A light drizzle picks up out of nowhere, cold, sharp drops splattering against his bare arms, and the crowd around them erupts in yells, everyone scrambling for cover under tents and store awnings. Before he can think to move, Clara steps closer to him, their shoulders pressing together under the tiny, frayed beer tent awning, her bare arm warm against his. They both reach for the stack of paper napkins on the table next to them at the same time, their hands brushing, her fingers soft against his calloused palm. He tenses up for half a second, half disgusted with himself for even letting himself imagine this, half thrumming with a sharp, giddy excitement he hasn’t felt since he was 20 years old.

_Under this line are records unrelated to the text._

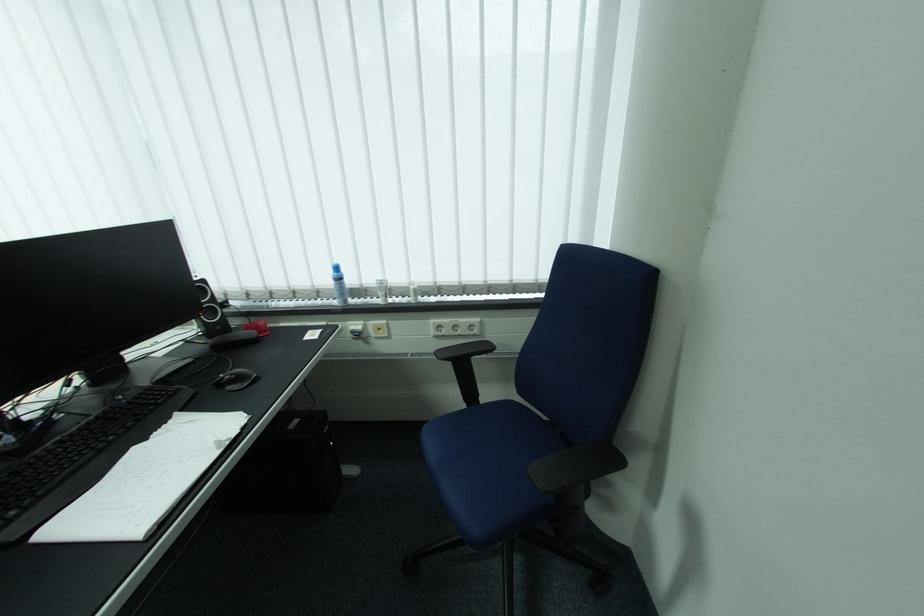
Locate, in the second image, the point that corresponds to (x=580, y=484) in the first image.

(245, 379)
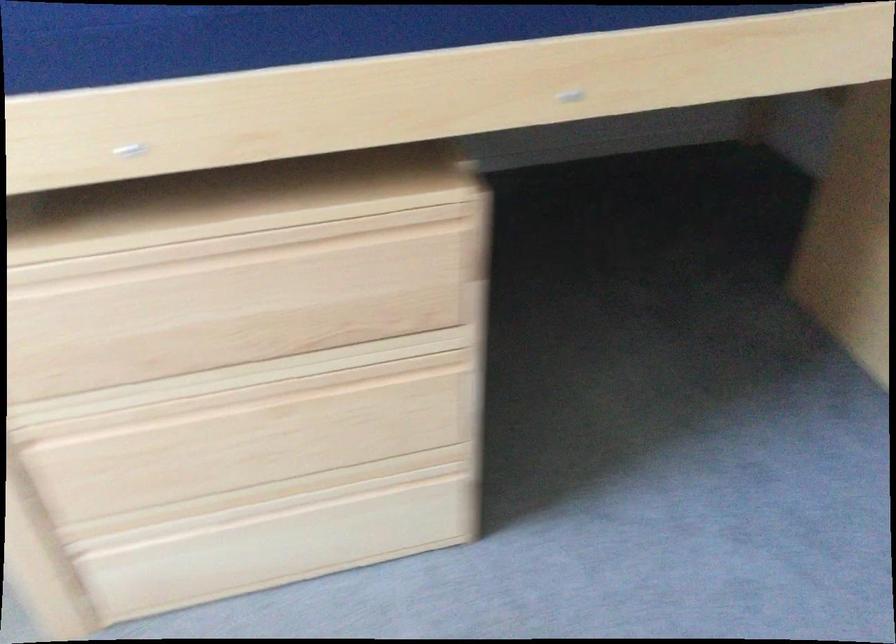
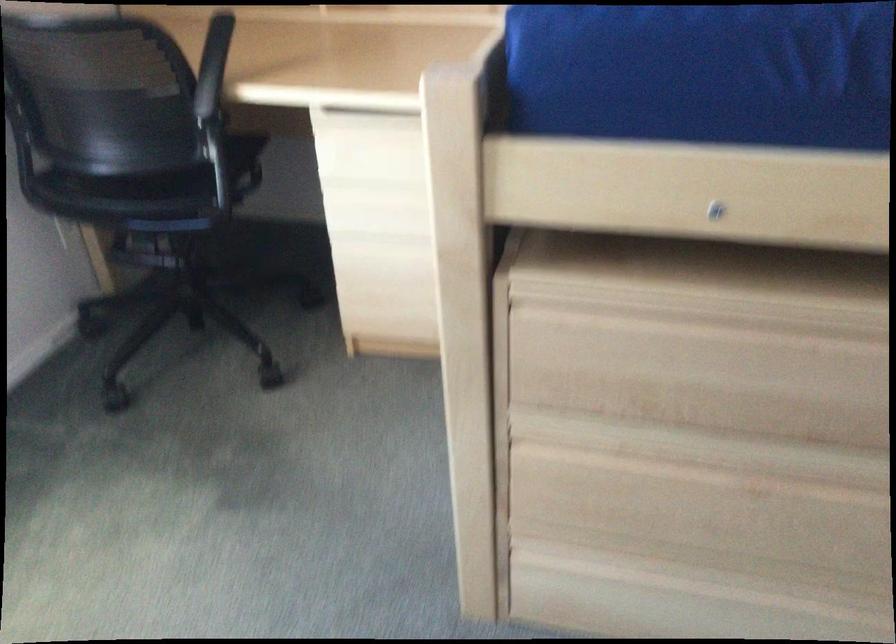
Find the pixel in the second image that matches point 287,498 in the first image.

(705, 582)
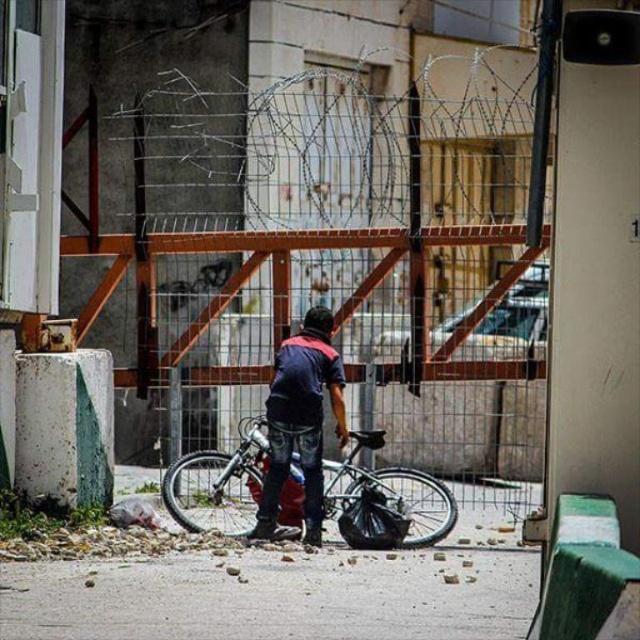
You are a delivery person trying to navigate through the scene. The metallic silver bicycle at center and the dark blue denim jeans at center are blocking your path. Which object should you move to create more space?

The metallic silver bicycle at center is bigger than the dark blue denim jeans at center, so moving the metallic silver bicycle at center would create more space.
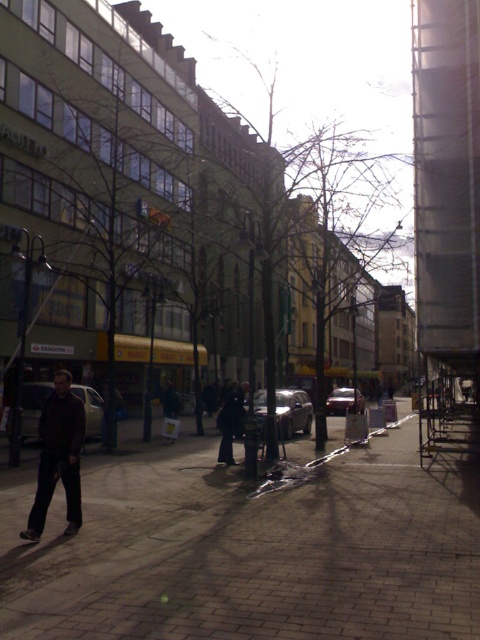
You are a delivery person who needs to park your satin silver car at center in a spot that is exactly 50 feet away from the sidewalk. Based on the scene, can you park the car in the designated spot?

The satin silver car at center is 47.63 feet away from the sidewalk, which is less than the required 50 feet. Therefore, you cannot park the car in the designated spot.

You are a delivery person who needs to place a package on the brick pavement at center. However, there is a shiny silver car at center in the way. Can you move the car to access the pavement?

The brick pavement at center is positioned on the left side of the shiny silver car at center. Therefore, the car is blocking the access to the pavement from the right side, but you might be able to approach it from the left side where the car isn not obstructing.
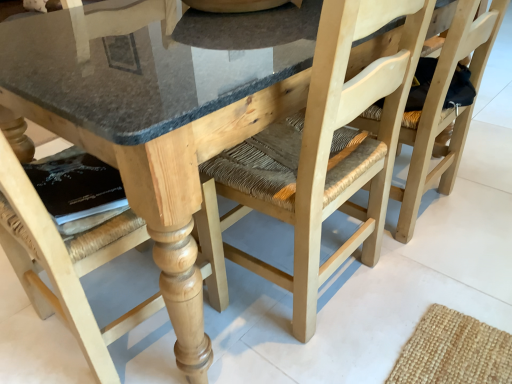
Where is `free space to the right of natural wood chair at center, acting as the 2th chair starting from the right`? free space to the right of natural wood chair at center, acting as the 2th chair starting from the right is located at coordinates (445, 289).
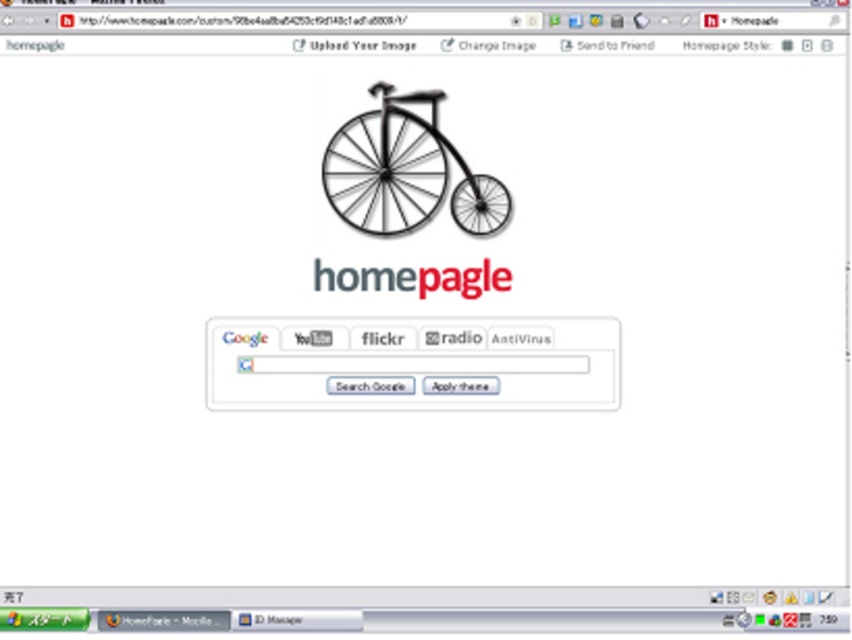
Does red matte homepage at center appear on the left side of black matte wheel at center?

Correct, you'll find red matte homepage at center to the left of black matte wheel at center.

Looking at this image, who is more distant from viewer, [471,282] or [475,232]?

Point [475,232]

Locate an element on the screen. This screenshot has width=852, height=640. red matte homepage at center is located at coordinates (413, 278).

At what (x,y) coordinates should I click in order to perform the action: click on red matte homepage at center. Please return your answer as a coordinate pair (x, y). This screenshot has width=852, height=640. Looking at the image, I should click on (413, 278).

Consider the image. Between black matte bicycle at center and red matte homepage at center, which one has more height?

With more height is black matte bicycle at center.

From the picture: Between black matte bicycle at center and red matte homepage at center, which one is positioned lower?

red matte homepage at center is lower down.

The width and height of the screenshot is (852, 640). I want to click on black matte bicycle at center, so click(x=404, y=172).

Does black matte bicycle at center appear on the right side of black matte wheel at center?

In fact, black matte bicycle at center is to the left of black matte wheel at center.

Is black matte bicycle at center closer to camera compared to black matte wheel at center?

Yes.

What do you see at coordinates (404, 172) in the screenshot?
I see `black matte bicycle at center` at bounding box center [404, 172].

At what (x,y) coordinates should I click in order to perform the action: click on black matte bicycle at center. Please return your answer as a coordinate pair (x, y). Image resolution: width=852 pixels, height=640 pixels. Looking at the image, I should click on (404, 172).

He mentions offhand that he’s got a half-restored 1950s “OCEAN VIEW” motel sign in his workshop, the glass tubes glowing pale pink and sky blue when he tests them at night, and her eyes light up, like he just offered her a first edition of her favorite book. “I’ve always loved old neon,” she says, leaning in a little more, her voice lower now, only loud enough for him to hear over the patter of rain on the tent roof. “No one’s ever offered to show me their workshop before.”
He hesitates for two beats, then asks if she wants to come back with him. He’s got cold horchata in the fridge, he says, and a stack of old photos of the signs he’s restored over the years. She nods immediately, grinning now, the kind of wide, unguarded smile no one in town has ever mentioned seeing.
The rain slows to a soft mist by the time they walk the three blocks to his workshop, his converted garage set back from the road behind a row of wild blackberry bushes. Her hand brushes his every few steps, light, intentional, not accidental this time. He fumbles with the lock on the door for a second, then pushes it open, flicking the switch that powers the half-finished motel sign. The pink and blue light spills out across the gravel driveway, gilding the edges of her braid, turning her sundress the color of twilight. She steps across the threshold before him, her shoulder brushing his chest as she passes.